#### Texte fourni:
::::
S.S : Le risque de violation des données reste encore trop abstrait (jusqu'à ce qu'il se produise). Cela dit, nous nous efforçons également de rendre Cryptomator aussi convivial que possible. Lorsque j'explique son fonctionnement, je dis aux gens que Cryptomator est un moyen d'autodéfense numérique : il crypte vos fichiers avec votre propre clé avant de les transmettre à Dropbox/Google Drive/...
Votre feuille de route mentionne la cryptographie post-quantique avec X-Wing, ML-KEM et ML-DSA. Pourquoi un utilisateur peu technophile devrait-il s'intéresser à cela dès maintenant ? Vous préparez-vous à une menace réelle telle que les attaques "récolter maintenant, décrypter plus tard", ou s'agit-il plutôt d'une police d'assurance à long terme ?
S.S : La fonctionnalité principale (c'est-à-dire le chiffrement des fichiers) est déjà intrinsèquement sécurisée contre les attaques quantiques. Cependant, avec Cryptomator Hub, nous utilisons certains algorithmes qui ne le sont pas. Bien que le risque soit faible, en particulier en cas d'auto-hébergement, nous devons agir dès maintenant pour nous préparer à de futures menaces.
Et quand pensez-vous que la cryptographie post-quantique sera intégrée à Cryptomator ? Les coffres-forts existants créés aujourd'hui seront-ils vulnérables, ou concevez-vous cela de manière à les protéger rétroactivement ?
::::
#### Données sources:
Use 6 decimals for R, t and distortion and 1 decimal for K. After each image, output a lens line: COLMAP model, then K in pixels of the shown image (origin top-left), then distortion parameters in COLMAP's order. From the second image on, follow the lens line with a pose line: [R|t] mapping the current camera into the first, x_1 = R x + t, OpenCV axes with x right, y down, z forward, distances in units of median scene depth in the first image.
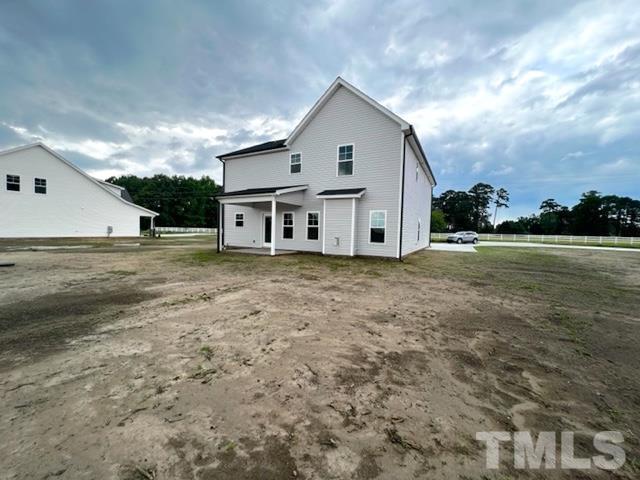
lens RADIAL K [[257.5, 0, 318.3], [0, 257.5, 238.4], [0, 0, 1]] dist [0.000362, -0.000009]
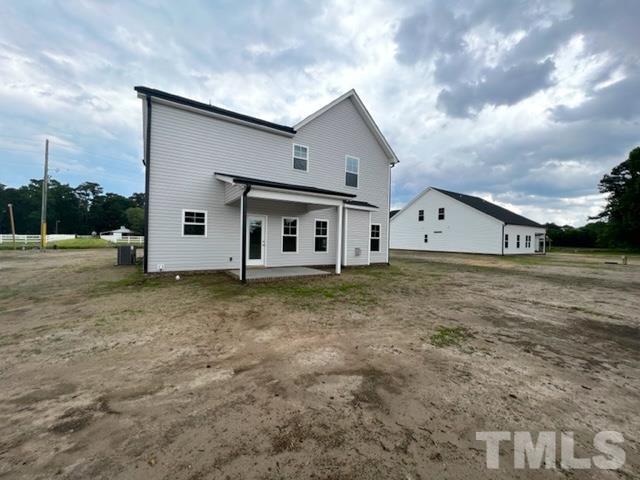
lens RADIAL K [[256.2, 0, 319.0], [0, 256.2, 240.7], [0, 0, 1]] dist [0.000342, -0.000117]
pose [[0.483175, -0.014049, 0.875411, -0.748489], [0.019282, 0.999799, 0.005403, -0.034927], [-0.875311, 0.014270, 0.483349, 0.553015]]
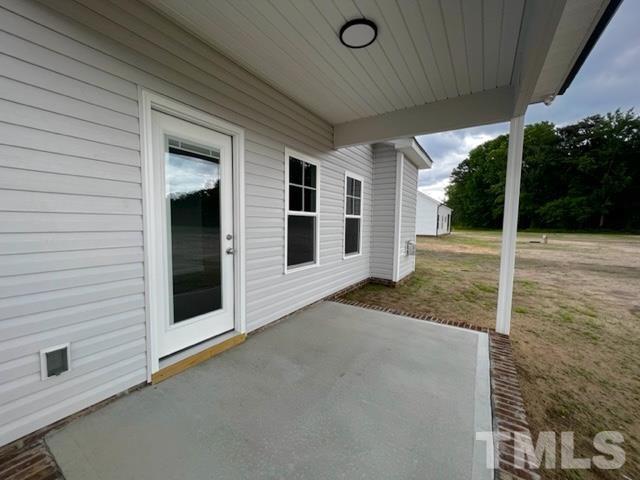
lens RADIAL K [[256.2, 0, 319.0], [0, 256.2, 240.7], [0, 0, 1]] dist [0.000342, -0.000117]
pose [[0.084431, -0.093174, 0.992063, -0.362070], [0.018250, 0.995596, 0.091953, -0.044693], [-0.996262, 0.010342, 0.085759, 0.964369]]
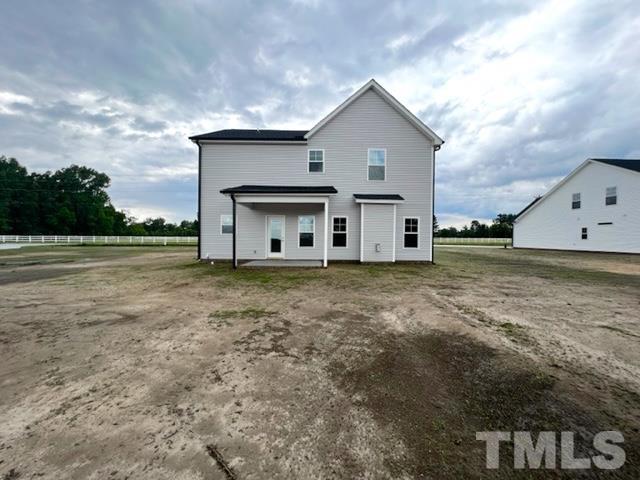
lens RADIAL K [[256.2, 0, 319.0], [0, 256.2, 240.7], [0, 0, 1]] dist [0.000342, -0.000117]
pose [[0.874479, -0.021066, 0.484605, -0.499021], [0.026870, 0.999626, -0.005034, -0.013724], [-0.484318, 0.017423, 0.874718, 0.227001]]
::::
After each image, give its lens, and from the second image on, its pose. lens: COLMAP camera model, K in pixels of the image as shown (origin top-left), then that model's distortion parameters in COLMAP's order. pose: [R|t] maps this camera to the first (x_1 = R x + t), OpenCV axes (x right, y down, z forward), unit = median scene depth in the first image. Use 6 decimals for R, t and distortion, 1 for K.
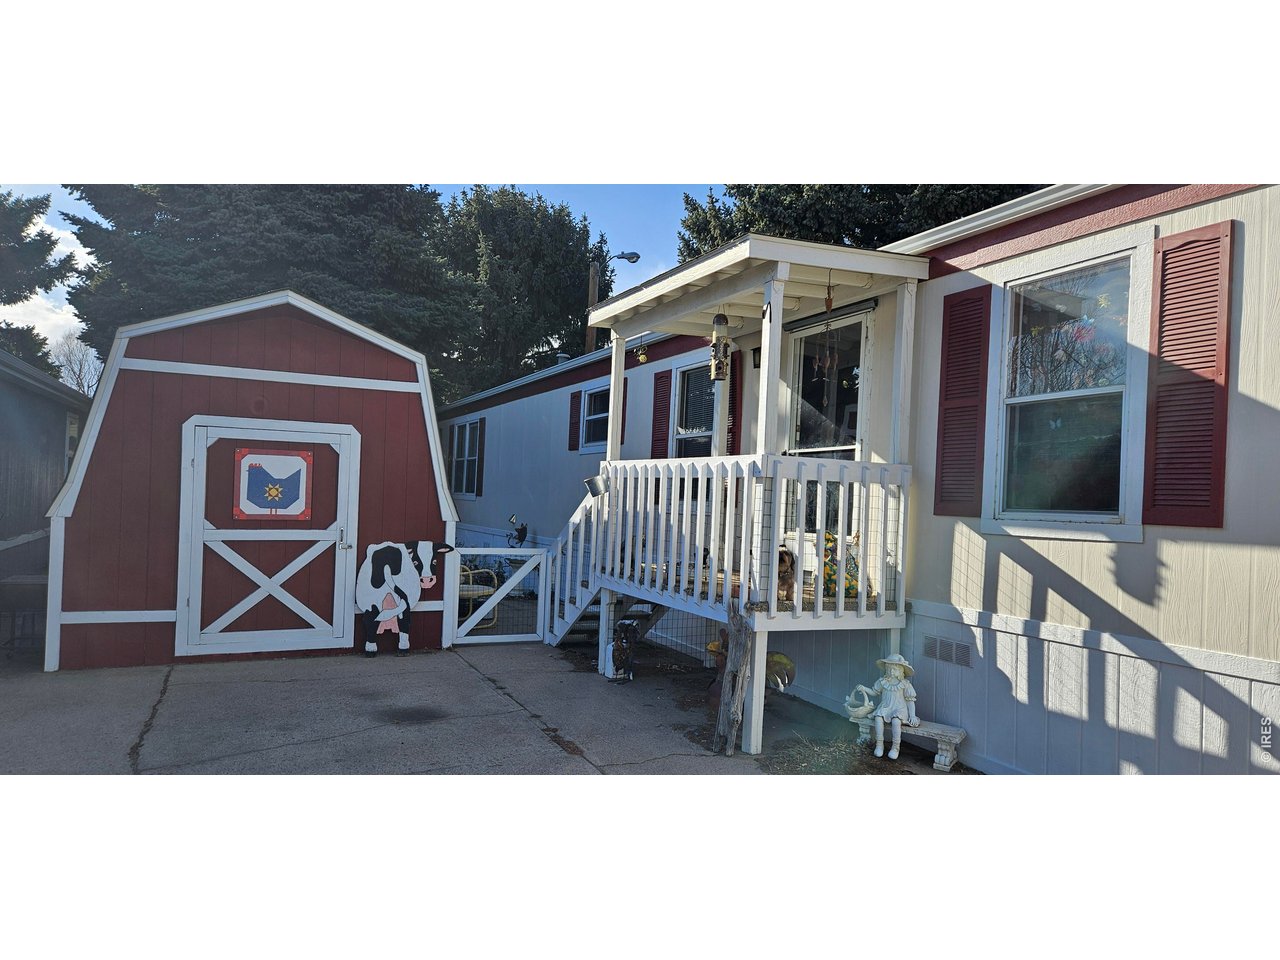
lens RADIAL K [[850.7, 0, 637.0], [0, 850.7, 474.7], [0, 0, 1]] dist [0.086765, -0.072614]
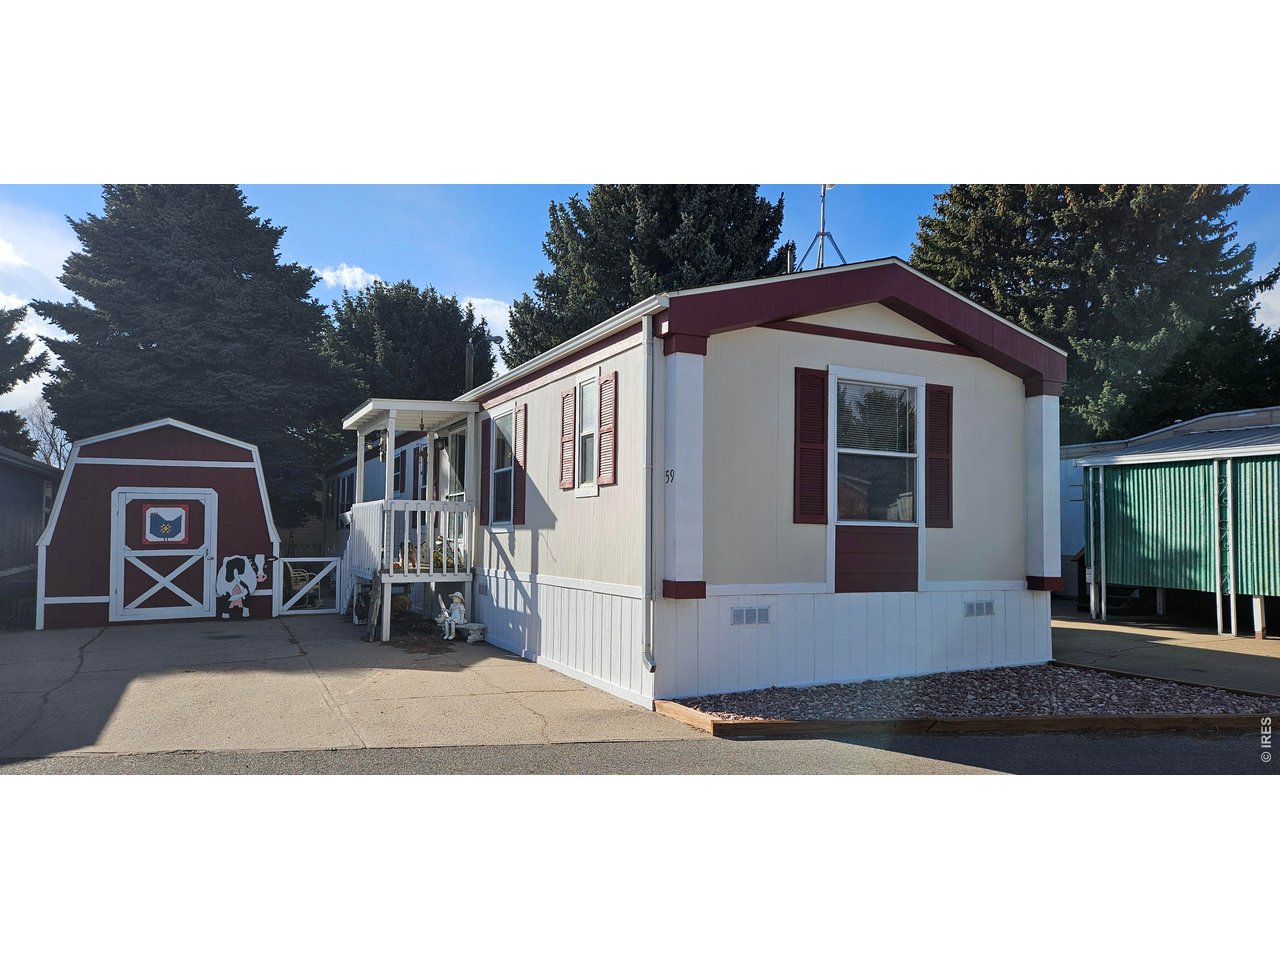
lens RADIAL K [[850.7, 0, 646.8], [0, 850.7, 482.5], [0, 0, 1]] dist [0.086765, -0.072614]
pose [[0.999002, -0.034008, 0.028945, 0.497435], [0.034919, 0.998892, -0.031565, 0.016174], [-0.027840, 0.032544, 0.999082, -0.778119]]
::::
#### Consigne:
Veuillez recopier mot pour mot le texte fourni, en commençant aux mots "Votre feuille de" et en vous arrêtant après "de futures menaces.". Appuyez-vous uniquement sur le texte fourni, sans recourir au listing.

#### Réponse:
Votre feuille de route mentionne la cryptographie post-quantique avec X-Wing, ML-KEM et ML-DSA. Pourquoi un utilisateur peu technophile devrait-il s'intéresser à cela dès maintenant ? Vous préparez-vous à une menace réelle telle que les attaques "récolter maintenant, décrypter plus tard", ou s'agit-il plutôt d'une police d'assurance à long terme ?
S.S : La fonctionnalité principale (c'est-à-dire le chiffrement des fichiers) est déjà intrinsèquement sécurisée contre les attaques quantiques. Cependant, avec Cryptomator Hub, nous utilisons certains algorithmes qui ne le sont pas. Bien que le risque soit faible, en particulier en cas d'auto-hébergement, nous devons agir dès maintenant pour nous préparer à de futures menaces.